Bayraktar gibi insansız hava araçları (İHA) da dahil olmak üzere savunma sanayi sektöründen elde edilen gelirler, 2023 yılında Türkiye'nin ihracatının yüzde 80'ini yani yaklaşık 10,2 milyar dolarını oluşturdu.

Yayın yasağı getirildi

Radyo Televizyon Üst Kurulu (RTÜK) Başkanı Ebubekir Şahin, TUSAŞ'a yönelik saldırıyla ilgili olarak mahkeme tarafından yayın yasağı getirildiğini bildirdi.

Yerli ve millî savunma ürünlerimizin geliştirildiği gururumuz TUSAŞ’ın Kahramankazan tesislerine yönelik terör saldırısı sonrasında ilgili mahkeme tarafından yayın yasağı kararı alınmıştır.

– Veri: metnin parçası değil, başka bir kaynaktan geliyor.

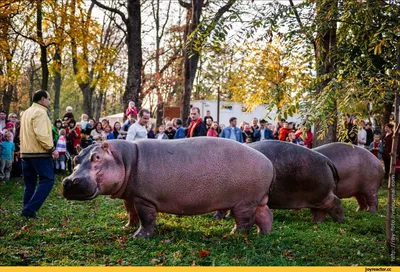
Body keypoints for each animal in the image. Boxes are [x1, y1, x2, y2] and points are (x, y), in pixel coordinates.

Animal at [62, 138, 276, 238]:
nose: (69, 182)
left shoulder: (144, 199)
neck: (125, 159)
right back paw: (263, 234)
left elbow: (146, 219)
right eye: (76, 158)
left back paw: (232, 234)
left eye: (96, 157)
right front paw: (127, 226)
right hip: (256, 201)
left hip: (244, 203)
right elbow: (131, 212)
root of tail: (268, 162)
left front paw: (138, 236)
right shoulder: (130, 196)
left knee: (245, 222)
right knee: (266, 216)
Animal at [217, 140, 346, 223]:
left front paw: (217, 217)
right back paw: (315, 223)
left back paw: (340, 221)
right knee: (319, 211)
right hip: (316, 198)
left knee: (335, 202)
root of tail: (327, 160)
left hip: (321, 195)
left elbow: (222, 208)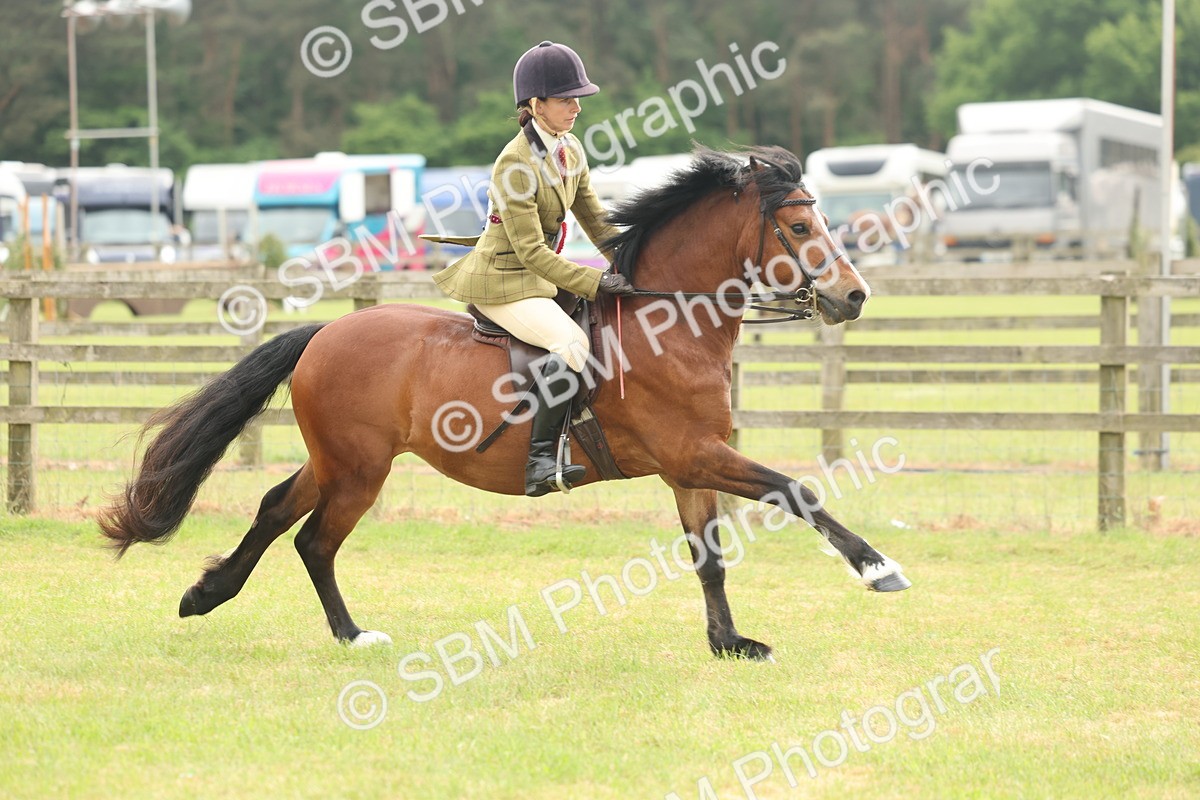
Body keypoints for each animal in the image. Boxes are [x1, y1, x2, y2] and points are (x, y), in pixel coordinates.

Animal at [100, 145, 909, 660]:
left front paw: (729, 643)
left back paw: (209, 596)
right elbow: (796, 490)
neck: (668, 322)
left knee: (276, 511)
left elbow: (708, 557)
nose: (855, 296)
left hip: (338, 460)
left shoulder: (688, 467)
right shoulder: (694, 453)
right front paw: (877, 569)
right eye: (800, 227)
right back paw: (346, 633)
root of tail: (326, 331)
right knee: (315, 541)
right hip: (358, 469)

Şahin, X üzerinden yaptığı açıklamada, “Yerli ve millî savunma ürünlerimizin geliştirildiği gururumuz TUSAŞ’ın Kahramankazan tesislerine yönelik terör saldırısı sonrasında ilgili mahkeme tarafından yayın yasağı kararı alınmıştır” dedi. Medyada, resmi makamlar dışında kaynağı özellikle sosyal medya olan teyit edilmemiş bilgi ve görüntüler olduğunu söyleyen Şahin, “Terörün propagandasını yapacak yayınların ivedilikle son bulması şarttır. İzleme uzmanlarımızın raporlamaları sonrasında yayın yasağına uymayanlara en ağır yaptırımlar uygulanacaktır” açıklamasında bulundu.